By Deane Barker

Definition: non-standard speech, such as a regional dialect

It’s French, pronounced “PAT-twah.”

There’s a blurry line between what is a patois and what is an entirely different language. A common example is Jamaican English – is this a regional dialect, or a form of creole?

Also murky is where the line sits between a “accent” and a “dialect” or patois. This page offers one explanation:

An accent refers to how people pronounce words, whereas a dialect is all-encompassing. A dialect includes the pronunciations, grammar and vocabulary that people use within a group.

So, a dialect or patois is more than an accent – it includes a rearrangement or invention of parts of speech that goes beyond pronunciation.

Also on that page is this humorous quote from a Yiddish scholar:

A language is a dialect with an army and a navy.

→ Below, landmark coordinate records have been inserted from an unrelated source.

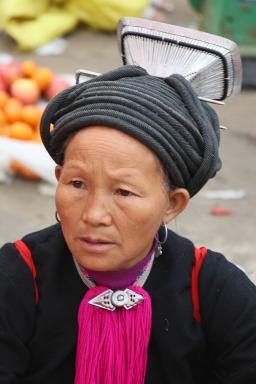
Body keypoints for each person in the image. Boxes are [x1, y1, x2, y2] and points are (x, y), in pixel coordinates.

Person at [0, 65, 256, 384]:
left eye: (124, 192)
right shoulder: (18, 278)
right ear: (59, 180)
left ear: (172, 204)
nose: (94, 214)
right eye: (77, 184)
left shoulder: (213, 291)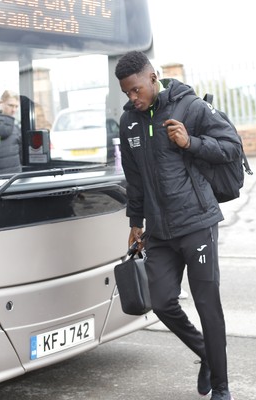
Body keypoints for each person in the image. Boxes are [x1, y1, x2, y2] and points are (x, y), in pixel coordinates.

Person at [115, 51, 237, 400]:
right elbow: (133, 177)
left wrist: (190, 142)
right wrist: (135, 221)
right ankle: (208, 356)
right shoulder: (129, 123)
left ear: (153, 78)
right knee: (161, 301)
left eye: (136, 90)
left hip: (196, 223)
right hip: (159, 231)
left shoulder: (190, 107)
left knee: (207, 304)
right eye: (126, 93)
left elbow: (231, 146)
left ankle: (222, 388)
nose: (132, 98)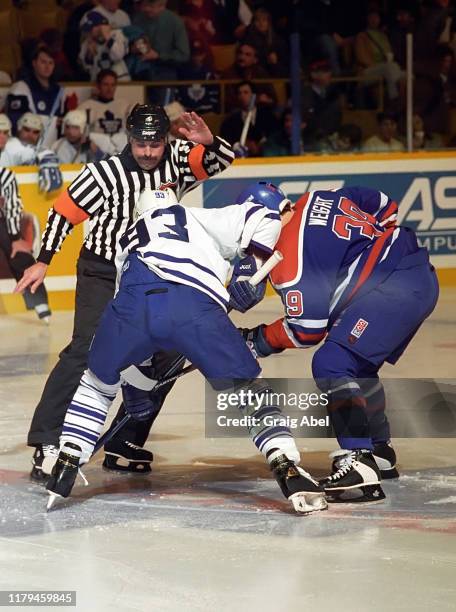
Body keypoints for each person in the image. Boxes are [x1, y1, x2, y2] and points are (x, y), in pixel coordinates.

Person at [45, 186, 327, 516]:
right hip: (195, 305)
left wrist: (138, 383)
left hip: (134, 304)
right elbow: (264, 217)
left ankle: (67, 460)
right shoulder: (194, 215)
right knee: (247, 390)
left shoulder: (126, 239)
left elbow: (133, 317)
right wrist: (252, 265)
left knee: (96, 384)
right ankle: (285, 463)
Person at [15, 104, 235, 482]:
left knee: (167, 353)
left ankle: (123, 440)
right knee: (86, 349)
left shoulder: (178, 159)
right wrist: (44, 260)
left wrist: (209, 141)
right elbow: (63, 213)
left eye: (155, 143)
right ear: (129, 140)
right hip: (102, 270)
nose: (148, 152)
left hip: (152, 270)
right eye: (140, 143)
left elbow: (221, 161)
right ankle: (47, 442)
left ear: (166, 140)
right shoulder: (103, 174)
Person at [231, 182, 439, 503]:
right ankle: (379, 449)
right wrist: (375, 250)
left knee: (331, 362)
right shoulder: (317, 196)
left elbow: (307, 329)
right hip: (417, 271)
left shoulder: (290, 261)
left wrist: (257, 340)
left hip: (392, 286)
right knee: (357, 363)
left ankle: (359, 458)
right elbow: (384, 203)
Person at [0, 159, 51, 323]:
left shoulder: (5, 175)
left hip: (2, 222)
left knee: (19, 253)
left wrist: (15, 238)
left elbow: (12, 207)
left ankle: (39, 301)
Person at [6, 45, 64, 151]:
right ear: (34, 63)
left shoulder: (58, 90)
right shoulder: (20, 87)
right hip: (24, 147)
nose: (47, 66)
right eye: (43, 62)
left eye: (51, 63)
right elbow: (15, 120)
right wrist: (50, 121)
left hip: (51, 148)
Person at [0, 113, 63, 194]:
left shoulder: (12, 146)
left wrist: (46, 156)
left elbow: (30, 152)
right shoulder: (11, 145)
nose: (2, 136)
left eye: (5, 133)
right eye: (26, 129)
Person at [132, 0, 190, 80]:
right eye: (145, 5)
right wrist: (133, 48)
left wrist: (158, 56)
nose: (146, 8)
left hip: (165, 78)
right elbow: (132, 45)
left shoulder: (175, 22)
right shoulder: (137, 19)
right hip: (140, 76)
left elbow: (183, 55)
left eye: (150, 6)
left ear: (162, 6)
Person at [220, 81, 278, 156]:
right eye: (239, 93)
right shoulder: (230, 121)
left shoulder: (268, 116)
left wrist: (261, 146)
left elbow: (275, 136)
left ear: (254, 96)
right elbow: (225, 142)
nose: (242, 96)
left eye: (246, 92)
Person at [79, 11, 130, 81]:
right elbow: (86, 67)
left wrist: (107, 38)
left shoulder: (117, 35)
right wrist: (89, 54)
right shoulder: (87, 42)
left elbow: (118, 55)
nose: (89, 31)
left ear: (101, 26)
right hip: (98, 82)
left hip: (120, 80)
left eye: (91, 28)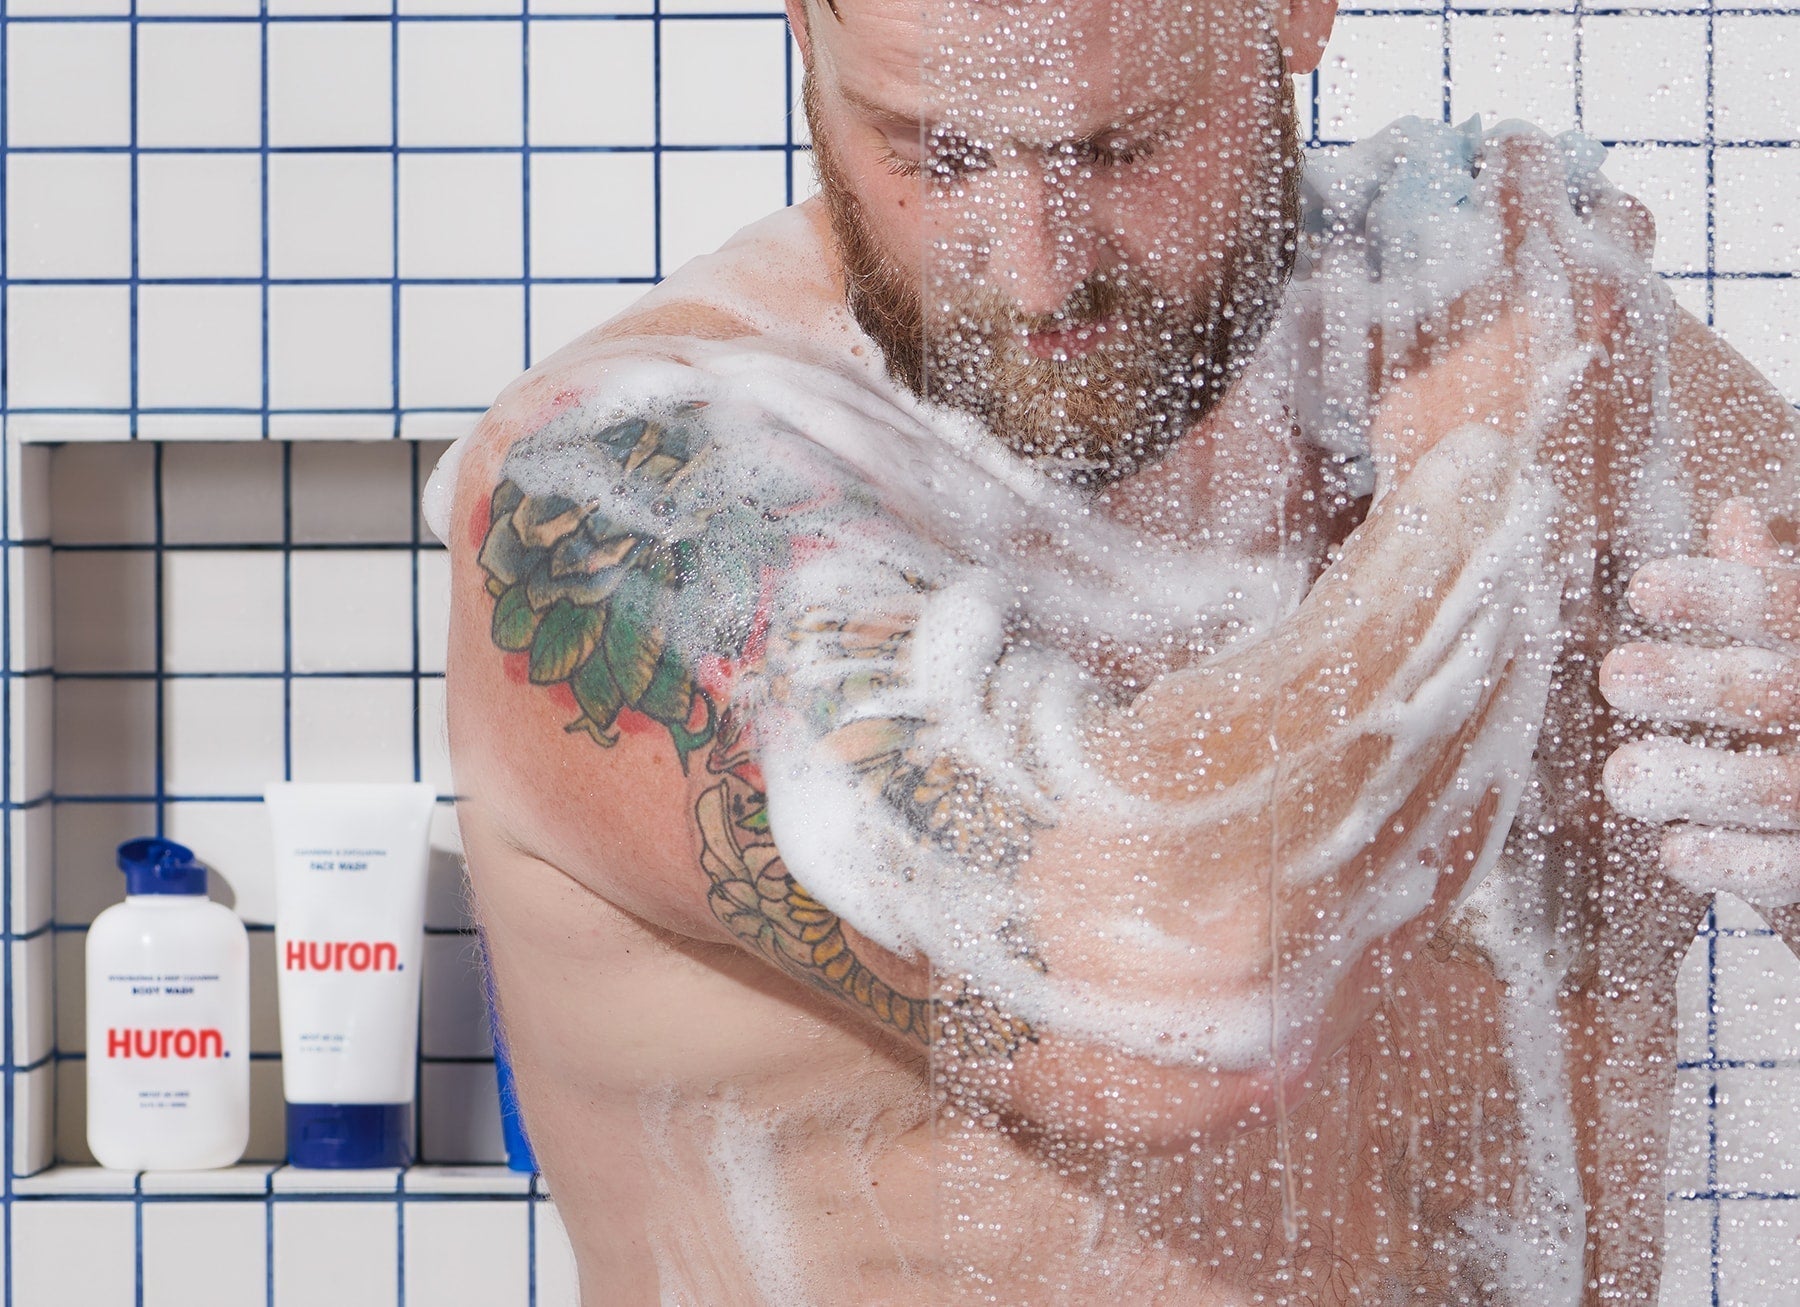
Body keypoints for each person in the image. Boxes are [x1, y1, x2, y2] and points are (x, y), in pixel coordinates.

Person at [433, 0, 1800, 1301]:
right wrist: (1477, 492)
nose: (1040, 267)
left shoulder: (1518, 337)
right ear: (802, 25)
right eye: (935, 152)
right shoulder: (632, 503)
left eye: (1121, 147)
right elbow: (1182, 986)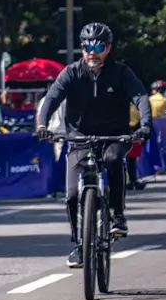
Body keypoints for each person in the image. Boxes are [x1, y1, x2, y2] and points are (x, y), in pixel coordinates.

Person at [37, 22, 151, 268]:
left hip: (114, 137)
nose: (92, 51)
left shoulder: (121, 72)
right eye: (87, 46)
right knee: (72, 194)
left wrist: (145, 124)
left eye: (98, 46)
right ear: (82, 48)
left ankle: (118, 216)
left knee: (112, 160)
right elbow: (52, 98)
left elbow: (140, 96)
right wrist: (42, 125)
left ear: (108, 48)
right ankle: (80, 244)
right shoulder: (72, 72)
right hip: (79, 139)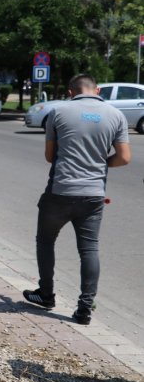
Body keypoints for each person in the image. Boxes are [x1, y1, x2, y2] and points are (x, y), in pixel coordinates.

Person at [23, 74, 130, 325]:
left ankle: (46, 295)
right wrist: (99, 165)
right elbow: (124, 158)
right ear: (98, 89)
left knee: (46, 241)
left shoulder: (58, 112)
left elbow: (50, 156)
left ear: (71, 92)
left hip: (60, 191)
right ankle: (84, 308)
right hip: (93, 195)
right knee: (89, 249)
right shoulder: (116, 115)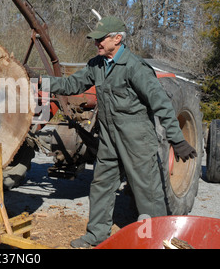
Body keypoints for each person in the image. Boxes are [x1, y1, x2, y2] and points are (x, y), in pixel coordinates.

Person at [26, 16, 197, 248]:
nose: (96, 43)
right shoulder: (96, 65)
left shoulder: (134, 67)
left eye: (101, 39)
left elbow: (161, 104)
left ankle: (156, 241)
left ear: (117, 38)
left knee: (147, 193)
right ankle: (97, 235)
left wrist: (177, 140)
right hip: (108, 139)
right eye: (95, 40)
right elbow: (71, 85)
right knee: (101, 185)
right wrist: (41, 82)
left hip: (137, 142)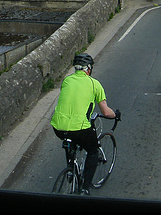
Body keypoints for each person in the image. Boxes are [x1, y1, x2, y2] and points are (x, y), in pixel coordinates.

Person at [51, 53, 120, 195]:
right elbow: (106, 112)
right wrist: (116, 115)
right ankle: (85, 189)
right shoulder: (95, 84)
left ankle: (71, 169)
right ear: (88, 69)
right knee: (93, 150)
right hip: (79, 128)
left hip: (57, 127)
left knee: (70, 140)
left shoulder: (66, 81)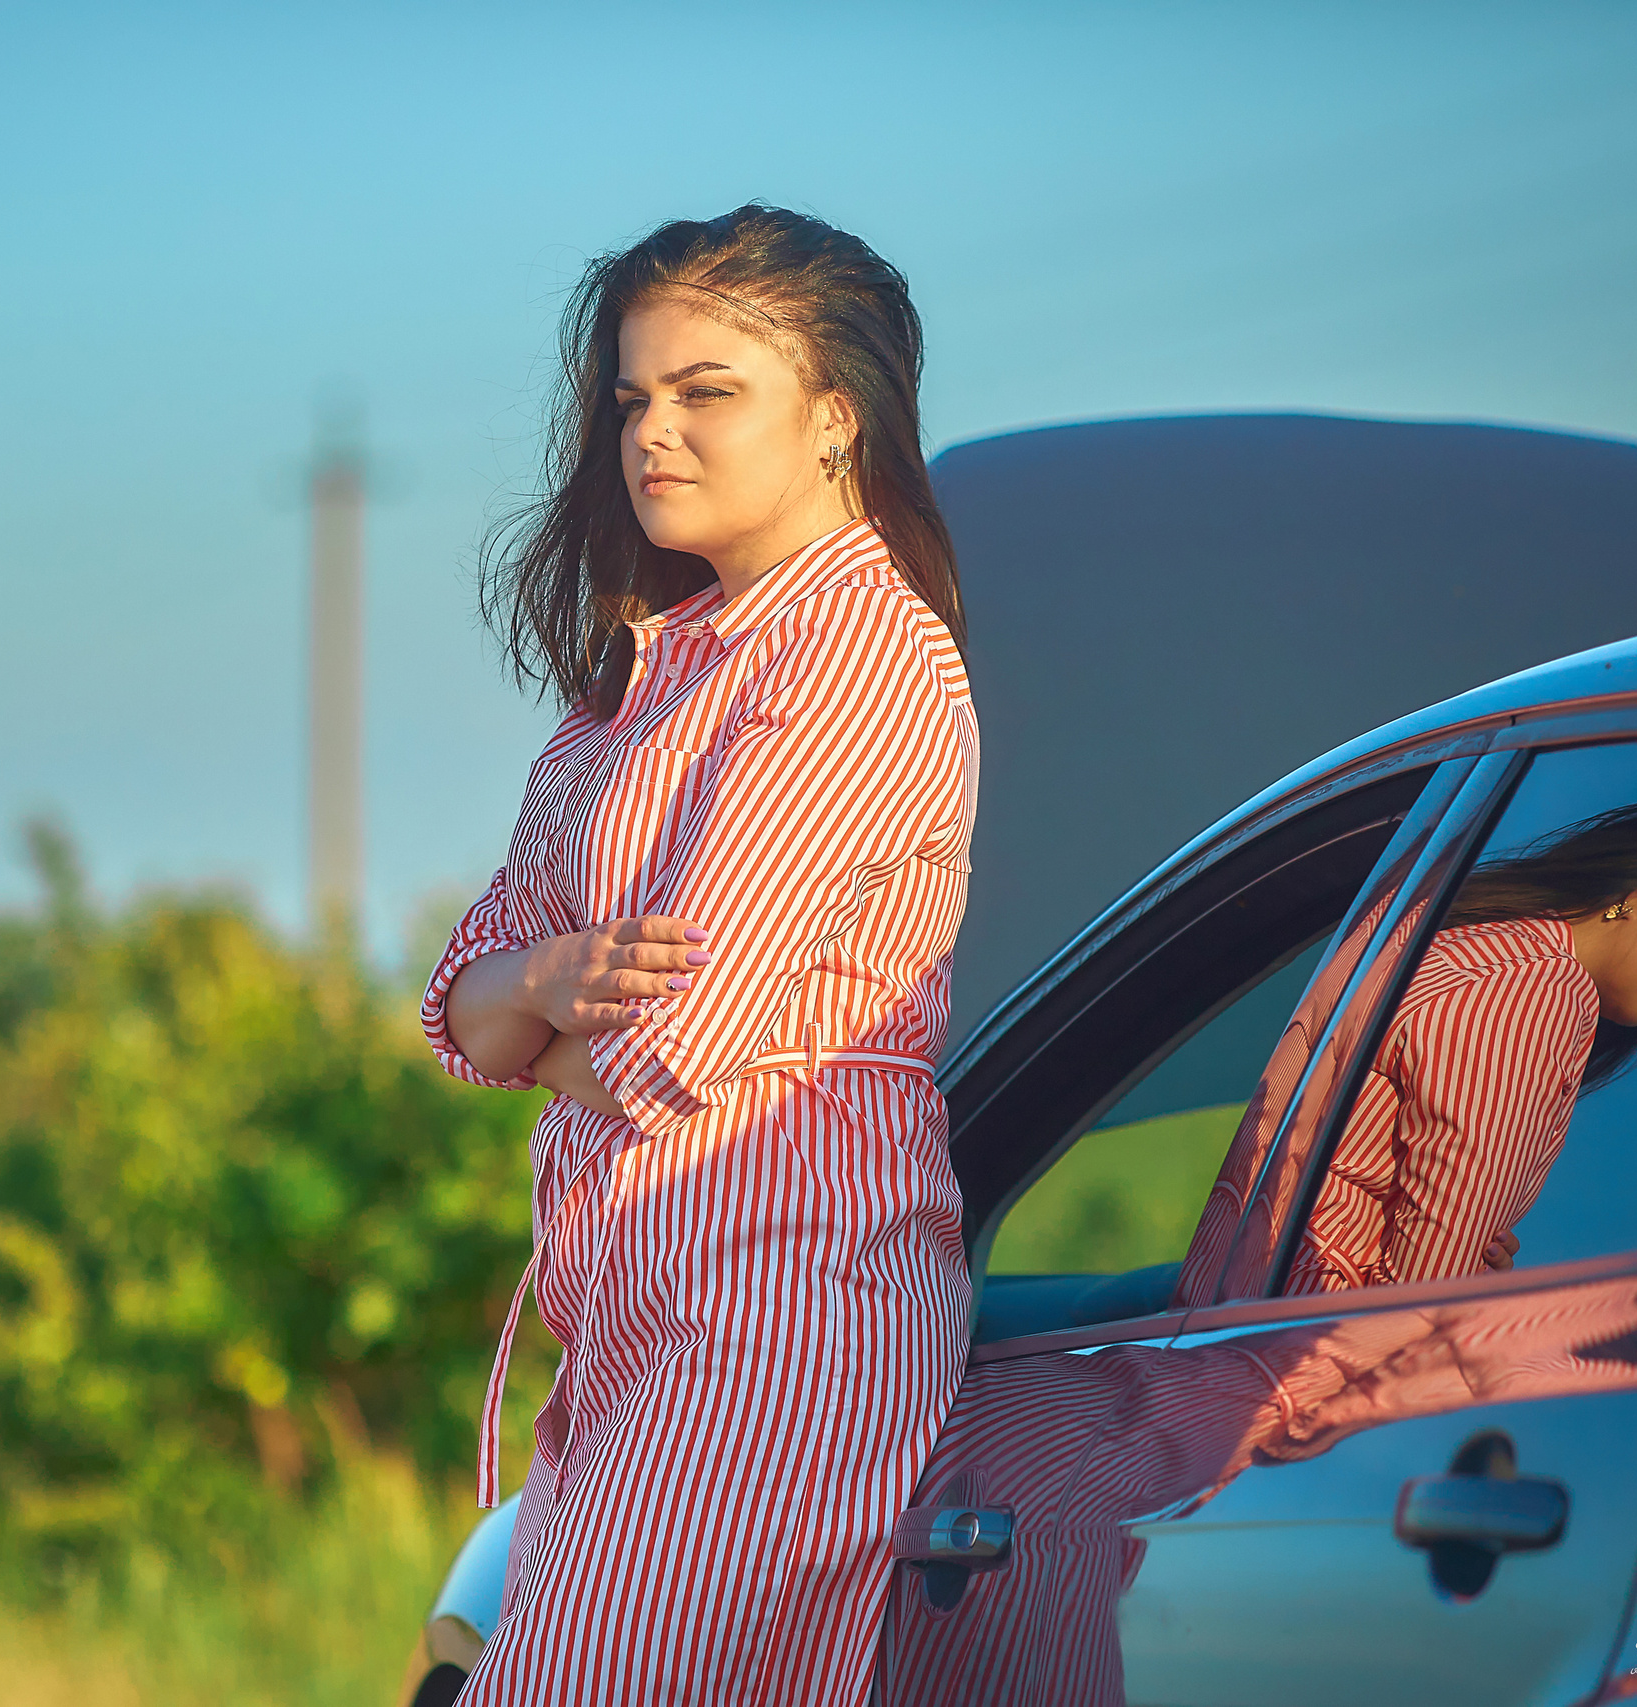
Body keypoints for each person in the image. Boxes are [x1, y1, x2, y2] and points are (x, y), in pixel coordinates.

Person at [421, 205, 975, 1704]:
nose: (651, 432)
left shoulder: (859, 650)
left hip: (776, 1321)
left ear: (835, 419)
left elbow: (681, 1032)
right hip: (630, 1323)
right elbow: (457, 1000)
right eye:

The implication is that countries define languages – something is a “language” if a government formally says it is.

Why I Looked It Up

I remember when Chet Hanks (son of Tom Hanks) used a Jamaican patois during an interview and caused a uproar about cultural appropriation (also, it was just weird). That was the first time I had heard the term.

Then, in the H.P. Lovecraft short story, The Shadow Over Innsmouth:

[…] they passed on across the moonlit space with varying their course – meanwhile croaking and jabbering in some hateful guttural patois I could not identify.


Added on

From Spycraft for Thriller Writers:

FBI patois includes adding “Bu” as a prefix to common words.

In this case, it refers to a professional dialect, not a regional or ethnic dialect.